• [Work instructions] Among the entries that follow, the required portion opens with the line containing "left knee: (440, 223)" and closes with the line containing "right wrist: (274, 265)". Give that portion again exactly, and nothing else.

• [Per-instance keypoint data]
****************
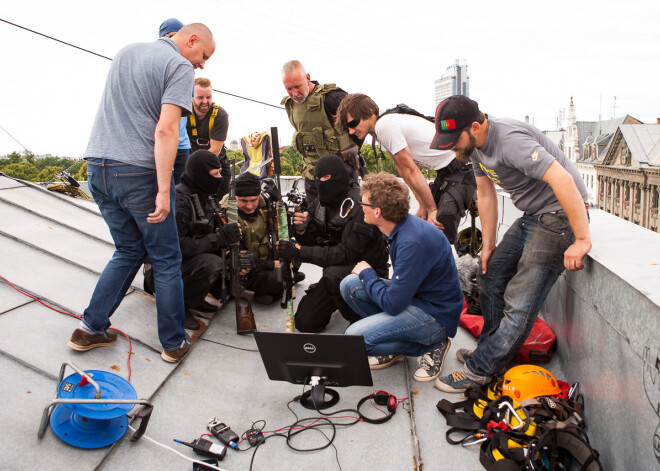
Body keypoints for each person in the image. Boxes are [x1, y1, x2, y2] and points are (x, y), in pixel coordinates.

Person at [67, 23, 216, 363]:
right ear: (190, 40)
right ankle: (173, 343)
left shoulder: (126, 51)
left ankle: (89, 329)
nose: (202, 64)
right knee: (165, 259)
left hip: (97, 169)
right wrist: (164, 190)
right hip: (137, 173)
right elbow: (165, 131)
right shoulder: (178, 65)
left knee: (128, 249)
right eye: (204, 55)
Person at [430, 95, 591, 393]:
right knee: (490, 273)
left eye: (454, 140)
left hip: (559, 216)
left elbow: (564, 180)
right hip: (534, 214)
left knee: (520, 301)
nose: (452, 146)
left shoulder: (510, 141)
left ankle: (482, 369)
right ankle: (492, 351)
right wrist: (488, 245)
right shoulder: (476, 148)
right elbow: (486, 193)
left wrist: (581, 239)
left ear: (475, 127)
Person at [340, 172, 463, 380]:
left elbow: (393, 304)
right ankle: (394, 341)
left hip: (435, 315)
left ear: (377, 211)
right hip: (416, 297)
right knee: (350, 285)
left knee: (354, 340)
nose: (360, 205)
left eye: (364, 202)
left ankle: (432, 344)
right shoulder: (395, 226)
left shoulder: (411, 242)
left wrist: (369, 274)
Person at [335, 93, 476, 245]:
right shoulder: (379, 129)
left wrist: (432, 209)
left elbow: (411, 170)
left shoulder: (385, 125)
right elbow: (402, 169)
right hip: (446, 172)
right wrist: (423, 205)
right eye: (347, 128)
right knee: (426, 224)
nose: (351, 131)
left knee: (440, 223)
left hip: (463, 167)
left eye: (353, 124)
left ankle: (455, 262)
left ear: (369, 112)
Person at [276, 154, 388, 333]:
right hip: (335, 275)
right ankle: (339, 298)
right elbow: (315, 242)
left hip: (369, 274)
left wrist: (300, 252)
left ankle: (361, 320)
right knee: (305, 322)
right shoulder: (318, 205)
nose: (322, 183)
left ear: (340, 178)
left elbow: (345, 254)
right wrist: (301, 231)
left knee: (332, 274)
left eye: (327, 178)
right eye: (318, 179)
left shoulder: (361, 206)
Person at [175, 150, 241, 329]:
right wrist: (219, 238)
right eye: (215, 174)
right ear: (200, 175)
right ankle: (178, 307)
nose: (220, 178)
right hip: (166, 270)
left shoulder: (205, 194)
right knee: (212, 264)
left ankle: (193, 299)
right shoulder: (179, 202)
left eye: (220, 172)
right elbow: (177, 247)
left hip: (189, 262)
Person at [281, 60, 362, 207]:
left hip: (340, 176)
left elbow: (361, 123)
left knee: (345, 218)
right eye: (289, 88)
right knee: (315, 219)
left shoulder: (332, 98)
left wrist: (352, 152)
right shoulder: (290, 105)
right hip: (313, 176)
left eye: (298, 86)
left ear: (307, 78)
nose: (294, 93)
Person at [221, 172, 304, 304]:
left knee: (297, 251)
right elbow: (241, 257)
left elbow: (284, 231)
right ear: (235, 197)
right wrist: (274, 265)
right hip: (249, 269)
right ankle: (287, 279)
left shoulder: (265, 203)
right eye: (243, 201)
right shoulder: (228, 214)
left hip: (267, 257)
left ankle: (284, 279)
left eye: (253, 200)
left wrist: (279, 202)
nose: (249, 206)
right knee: (275, 281)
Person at [158, 18, 192, 184]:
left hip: (181, 146)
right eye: (171, 36)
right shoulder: (157, 66)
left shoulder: (185, 69)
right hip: (160, 144)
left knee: (180, 194)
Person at [187, 77, 231, 196]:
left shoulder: (220, 115)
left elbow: (215, 150)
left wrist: (198, 170)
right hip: (190, 165)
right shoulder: (184, 113)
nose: (205, 101)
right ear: (192, 97)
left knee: (220, 202)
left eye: (208, 97)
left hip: (216, 165)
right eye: (200, 97)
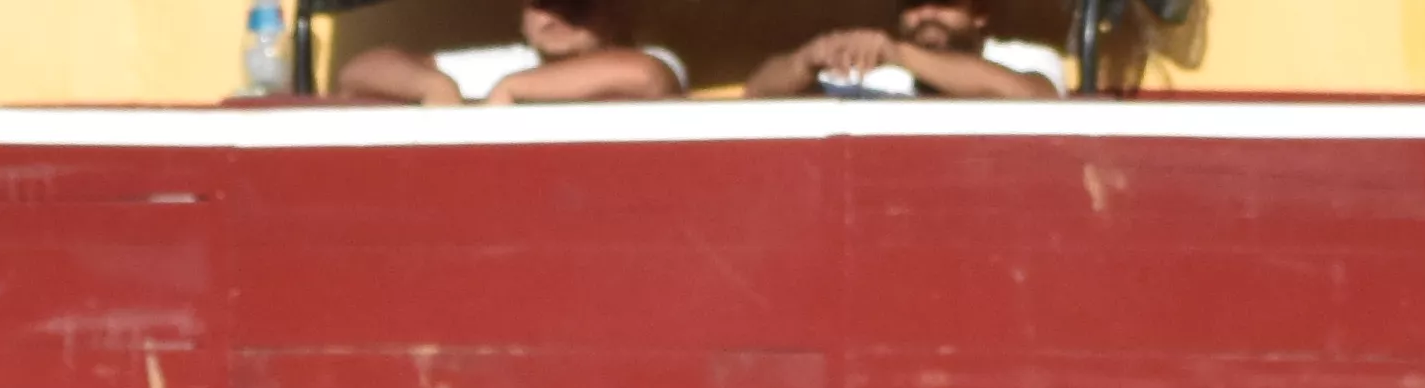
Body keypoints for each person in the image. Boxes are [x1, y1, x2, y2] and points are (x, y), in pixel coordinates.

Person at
****************
• [The completed task]
left knee: (440, 223)
left hip: (463, 167)
left eye: (353, 124)
left ankle: (455, 262)
left ear: (369, 112)
Person at [276, 154, 388, 333]:
right hip: (335, 275)
right ankle: (339, 298)
right elbow: (315, 242)
left hip: (369, 274)
left wrist: (300, 252)
left ankle: (361, 320)
right knee: (305, 322)
right shoulder: (318, 205)
nose: (322, 183)
left ear: (340, 178)
left elbow: (345, 254)
right wrist: (301, 231)
left knee: (332, 274)
left eye: (327, 178)
right eye: (318, 179)
left shoulder: (361, 206)
Person at [175, 150, 241, 329]:
right wrist: (219, 238)
right eye: (215, 174)
right ear: (200, 175)
right ankle: (178, 307)
nose: (220, 178)
right hip: (166, 270)
left shoulder: (205, 194)
right knee: (212, 264)
left ankle: (193, 299)
right shoulder: (179, 202)
left eye: (220, 172)
right elbow: (177, 247)
left hip: (189, 262)
Person at [281, 60, 362, 207]:
left hip: (340, 176)
left elbow: (361, 123)
left knee: (345, 218)
right eye: (289, 88)
right knee: (315, 219)
left shoulder: (332, 98)
left wrist: (352, 152)
right shoulder: (290, 105)
right hip: (313, 176)
left eye: (298, 86)
left ear: (307, 78)
nose: (294, 93)
Person at [221, 172, 304, 304]:
left knee: (297, 251)
right elbow: (241, 257)
left elbow: (284, 231)
right ear: (235, 197)
right wrist: (274, 265)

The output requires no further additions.